• _Data for this task_:
══════════════════════════════
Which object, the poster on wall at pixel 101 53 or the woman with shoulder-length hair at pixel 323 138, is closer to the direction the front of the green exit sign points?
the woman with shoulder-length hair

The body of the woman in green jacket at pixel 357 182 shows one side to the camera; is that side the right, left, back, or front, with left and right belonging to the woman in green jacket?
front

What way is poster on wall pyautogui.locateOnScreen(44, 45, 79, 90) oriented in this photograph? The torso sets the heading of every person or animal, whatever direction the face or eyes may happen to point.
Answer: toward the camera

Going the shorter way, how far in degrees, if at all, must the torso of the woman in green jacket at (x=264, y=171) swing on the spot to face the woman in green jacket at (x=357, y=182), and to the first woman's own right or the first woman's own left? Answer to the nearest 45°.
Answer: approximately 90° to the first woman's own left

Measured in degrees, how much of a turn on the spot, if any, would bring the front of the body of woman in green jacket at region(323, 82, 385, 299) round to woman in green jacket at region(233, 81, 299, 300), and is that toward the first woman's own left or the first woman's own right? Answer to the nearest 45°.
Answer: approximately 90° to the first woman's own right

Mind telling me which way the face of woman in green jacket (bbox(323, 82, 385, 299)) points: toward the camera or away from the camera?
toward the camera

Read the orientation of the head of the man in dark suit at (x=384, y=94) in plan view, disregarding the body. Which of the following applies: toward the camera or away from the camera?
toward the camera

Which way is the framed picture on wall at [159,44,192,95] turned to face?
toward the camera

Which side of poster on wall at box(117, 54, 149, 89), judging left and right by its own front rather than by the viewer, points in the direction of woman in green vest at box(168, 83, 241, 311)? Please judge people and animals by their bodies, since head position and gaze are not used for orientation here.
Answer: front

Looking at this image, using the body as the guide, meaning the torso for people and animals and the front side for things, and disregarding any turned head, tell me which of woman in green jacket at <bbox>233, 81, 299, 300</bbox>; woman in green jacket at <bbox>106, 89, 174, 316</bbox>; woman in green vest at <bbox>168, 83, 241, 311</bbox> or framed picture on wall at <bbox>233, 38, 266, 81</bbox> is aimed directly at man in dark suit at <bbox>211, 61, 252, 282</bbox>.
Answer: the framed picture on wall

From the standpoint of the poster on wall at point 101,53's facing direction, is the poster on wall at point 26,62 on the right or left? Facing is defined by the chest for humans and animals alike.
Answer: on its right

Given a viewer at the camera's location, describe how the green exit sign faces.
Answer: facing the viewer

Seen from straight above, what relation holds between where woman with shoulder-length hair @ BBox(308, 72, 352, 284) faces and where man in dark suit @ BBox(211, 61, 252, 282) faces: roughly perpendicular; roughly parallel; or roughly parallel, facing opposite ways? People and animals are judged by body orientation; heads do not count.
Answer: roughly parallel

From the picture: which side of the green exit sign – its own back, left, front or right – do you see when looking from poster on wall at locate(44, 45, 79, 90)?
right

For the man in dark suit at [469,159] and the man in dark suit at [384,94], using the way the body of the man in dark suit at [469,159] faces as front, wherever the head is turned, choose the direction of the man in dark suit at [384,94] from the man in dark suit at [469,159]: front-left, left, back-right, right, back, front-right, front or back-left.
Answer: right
══════════════════════════════
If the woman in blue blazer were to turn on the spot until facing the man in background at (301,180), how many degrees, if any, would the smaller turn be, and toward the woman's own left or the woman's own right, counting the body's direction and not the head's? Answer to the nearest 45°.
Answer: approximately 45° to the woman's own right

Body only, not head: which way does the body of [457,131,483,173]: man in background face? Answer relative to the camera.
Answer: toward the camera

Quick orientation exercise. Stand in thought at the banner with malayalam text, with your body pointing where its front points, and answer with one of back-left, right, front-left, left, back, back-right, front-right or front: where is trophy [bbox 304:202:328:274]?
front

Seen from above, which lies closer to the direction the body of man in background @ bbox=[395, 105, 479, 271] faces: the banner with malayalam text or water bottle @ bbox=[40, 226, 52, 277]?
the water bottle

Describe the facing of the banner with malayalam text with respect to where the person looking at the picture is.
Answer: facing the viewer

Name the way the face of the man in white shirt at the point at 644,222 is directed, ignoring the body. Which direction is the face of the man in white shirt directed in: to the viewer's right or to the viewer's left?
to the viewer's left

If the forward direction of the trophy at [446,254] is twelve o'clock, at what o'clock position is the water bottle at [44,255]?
══════════════════════════════
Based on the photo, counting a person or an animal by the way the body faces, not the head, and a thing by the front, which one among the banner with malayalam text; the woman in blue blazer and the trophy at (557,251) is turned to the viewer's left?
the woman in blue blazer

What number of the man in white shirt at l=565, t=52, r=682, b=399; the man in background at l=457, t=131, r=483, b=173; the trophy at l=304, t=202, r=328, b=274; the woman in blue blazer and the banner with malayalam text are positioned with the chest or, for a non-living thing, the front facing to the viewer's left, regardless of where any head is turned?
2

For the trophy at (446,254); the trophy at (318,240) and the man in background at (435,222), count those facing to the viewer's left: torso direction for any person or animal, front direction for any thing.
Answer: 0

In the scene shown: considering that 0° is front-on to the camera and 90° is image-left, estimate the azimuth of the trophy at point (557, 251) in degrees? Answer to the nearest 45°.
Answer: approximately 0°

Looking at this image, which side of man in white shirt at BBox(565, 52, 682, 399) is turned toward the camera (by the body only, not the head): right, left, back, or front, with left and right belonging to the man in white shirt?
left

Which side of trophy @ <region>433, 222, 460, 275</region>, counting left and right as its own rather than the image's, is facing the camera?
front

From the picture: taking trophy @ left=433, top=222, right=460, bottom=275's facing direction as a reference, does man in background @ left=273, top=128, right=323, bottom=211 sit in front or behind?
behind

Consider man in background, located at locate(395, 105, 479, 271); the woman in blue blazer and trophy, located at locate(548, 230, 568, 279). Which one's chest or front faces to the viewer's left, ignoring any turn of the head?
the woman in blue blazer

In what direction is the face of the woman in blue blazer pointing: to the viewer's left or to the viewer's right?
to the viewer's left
══════════════════════════════
• _Task requirements_: Can you convert the material from the line with "Given a viewer" to the line with "Answer: right", both included, into a Markdown table with the columns Row and Line, leaving out blank lines?

• _Answer for the task_:
| Row | Line |
|---|---|
| 1 | Given a viewer at the camera's location, describe how the green exit sign faces. |
| 2 | Answer: facing the viewer |
| 3 | Seen from straight above, what relation holds between where woman with shoulder-length hair @ BBox(308, 72, 352, 284) faces and where man in dark suit @ BBox(211, 61, 252, 282) faces: roughly perpendicular; roughly parallel; or roughly parallel, facing opposite ways? People and animals are judged by body orientation; heads do not count. |
| 4 | Answer: roughly parallel |
| 5 | From the picture: which side of the green exit sign – its own back, left, front or right – do you see when looking from poster on wall at locate(44, 45, 79, 90)? |
| 6 | right |
| 7 | For the man in dark suit at [469,159] and the man in dark suit at [384,94], using the way the body of the man in dark suit at [469,159] faces as front, wherever the head is turned, choose the direction of the man in dark suit at [384,94] from the man in dark suit at [469,159]: front-left, left, back-right, right, back, front-right, front or back-left. |
| 8 | Answer: right |